Worklist generation and laboratory automation
The seamless integration of various modules required generating worklists for PCR, which were created using Python scripts. Each round of mutagenesis added one additional mutation to plasmids generated in the previous round, such that the variants in the third round of evolution contained three total mutations. Thus, linearized plasmids containing mutations from one round of screening serve as templates for the next round. A Python script efficiently selected the minimal number of PCR templates needed for the next cycle. The linearized PCR templates were transferred to a 384-well plate, and a worklist was generated to distribute them into a 96-well PCR plate. Another worklist was created to distribute the primers using Tecan Fluent in 96-well PCR plates. Primers were ordered in a 96-well format from IDT and diluted to 2 μM stocks with 12.5 μL being added to each PCR reaction. Worklists were also used for spreading the transformed E. coli cells in 8-well omnitray LB plates.
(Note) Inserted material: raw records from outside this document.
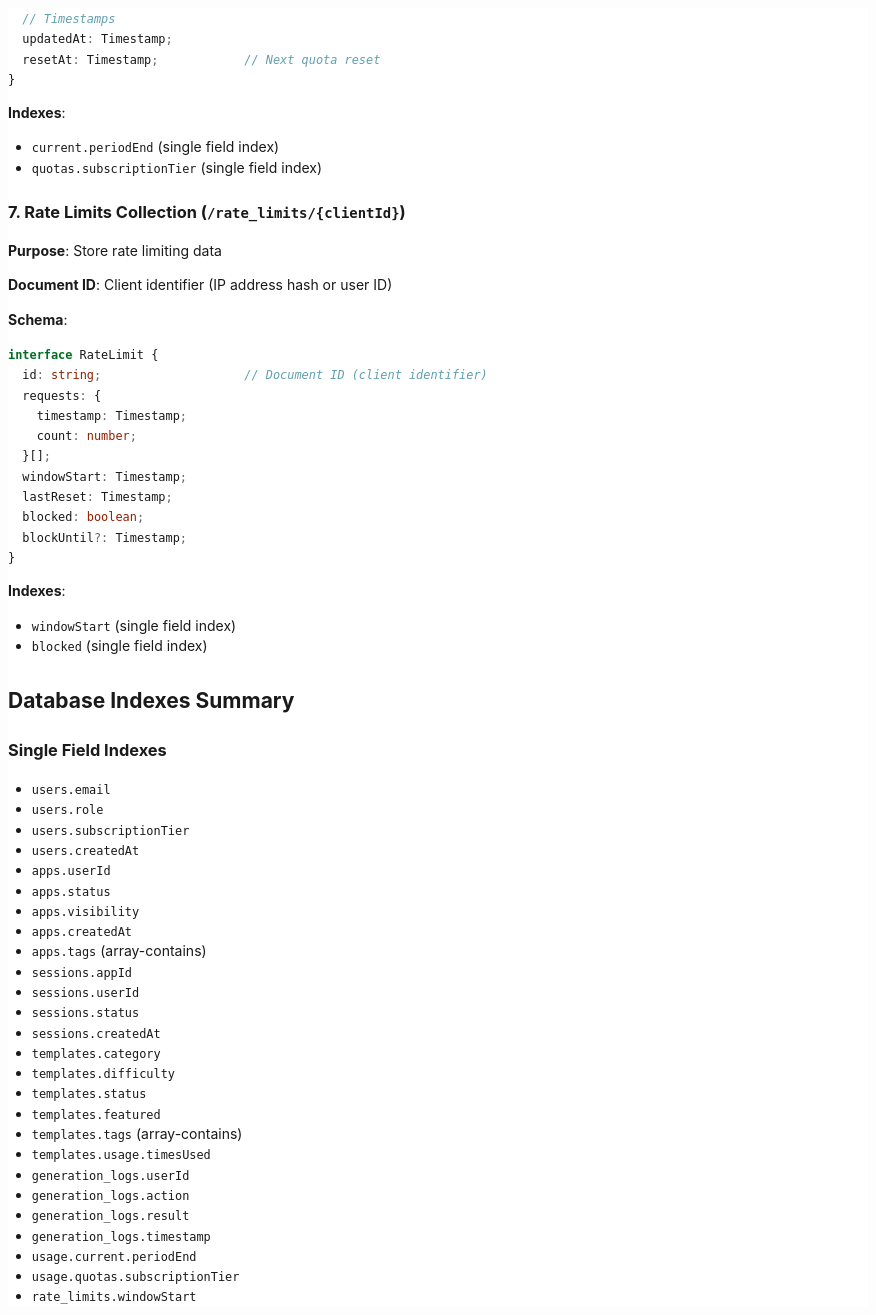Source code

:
 ```typescript
  // Timestamps
  updatedAt: Timestamp;
  resetAt: Timestamp;            // Next quota reset
}
```

**Indexes**:
- `current.periodEnd` (single field index)
- `quotas.subscriptionTier` (single field index)

### 7. Rate Limits Collection (`/rate_limits/{clientId}`)

**Purpose**: Store rate limiting data

**Document ID**: Client identifier (IP address hash or user ID)

**Schema**:
```typescript
interface RateLimit {
  id: string;                    // Document ID (client identifier)
  requests: {
    timestamp: Timestamp;
    count: number;
  }[];
  windowStart: Timestamp;
  lastReset: Timestamp;
  blocked: boolean;
  blockUntil?: Timestamp;
}
```

**Indexes**:
- `windowStart` (single field index)
- `blocked` (single field index)

## Database Indexes Summary

### Single Field Indexes
- `users.email`
- `users.role`
- `users.subscriptionTier`
- `users.createdAt`
- `apps.userId`
- `apps.status`
- `apps.visibility`
- `apps.createdAt`
- `apps.tags` (array-contains)
- `sessions.appId`
- `sessions.userId`
- `sessions.status`
- `sessions.createdAt`
- `templates.category`
- `templates.difficulty`
- `templates.status`
- `templates.featured`
- `templates.tags` (array-contains)
- `templates.usage.timesUsed`
- `generation_logs.userId`
- `generation_logs.action`
- `generation_logs.result`
- `generation_logs.timestamp`
- `usage.current.periodEnd`
- `usage.quotas.subscriptionTier`
- `rate_limits.windowStart`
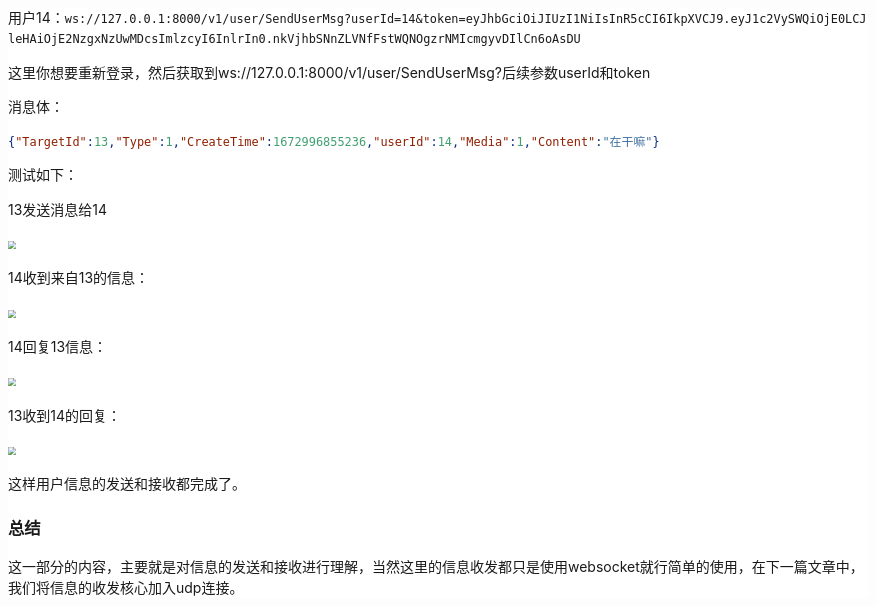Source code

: 用户14：```ws://127.0.0.1:8000/v1/user/SendUserMsg?userId=14&token=eyJhbGciOiJIUzI1NiIsInR5cCI6IkpXVCJ9.eyJ1c2VySWQiOjE0LCJleHAiOjE2NzgxNzUwMDcsImlzcyI6InlrIn0.nkVjhbSNnZLVNfFstWQNOgzrNMIcmgyvDIlCn6oAsDU```

这里你想要重新登录，然后获取到ws://127.0.0.1:8000/v1/user/SendUserMsg?后续参数userId和token

消息体：

```json
{"TargetId":13,"Type":1,"CreateTime":1672996855236,"userId":14,"Media":1,"Content":"在干嘛"}
```

测试如下：

13发送消息给14

<img src="https://blogfiles-iceymoss.oss-cn-hangzhou.aliyuncs.com/blogs/%E6%88%AA%E5%B1%8F2023-01-06%20%E4%B8%8B%E5%8D%886.06.06.png" style="zoom:50%;" />

14收到来自13的信息：

<img src="https://blogfiles-iceymoss.oss-cn-hangzhou.aliyuncs.com/blogs/%E6%88%AA%E5%B1%8F2023-01-06%20%E4%B8%8B%E5%8D%886.06.26.png" style="zoom:50%;" />

14回复13信息：

<img src="https://blogfiles-iceymoss.oss-cn-hangzhou.aliyuncs.com/blogs/%E6%88%AA%E5%B1%8F2023-01-06%20%E4%B8%8B%E5%8D%886.07.17.png" style="zoom:50%;" />





13收到14的回复：

<img src="https://blogfiles-iceymoss.oss-cn-hangzhou.aliyuncs.com/blogs/%E6%88%AA%E5%B1%8F2023-01-06%20%E4%B8%8B%E5%8D%886.07.26.png" style="zoom:50%;" />

这样用户信息的发送和接收都完成了。



### 总结

这一部分的内容，主要就是对信息的发送和接收进行理解，当然这里的信息收发都只是使用websocket就行简单的使用，在下一篇文章中，我们将信息的收发核心加入udp连接。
Laboratory automation was facilitated using the iBioFAB facility, which employs a Thermo F5 robotic arm to connect instruments and Thermo Momentum Scheduling software to execute integrated and automated experimental workflows. The comprehensive descriptions about instrumentation and automation are provided in Supplementary Fig. 2–5.
Reporting summary
Further information on research design is available in the Nature Portfolio Reporting Summary linked to this article.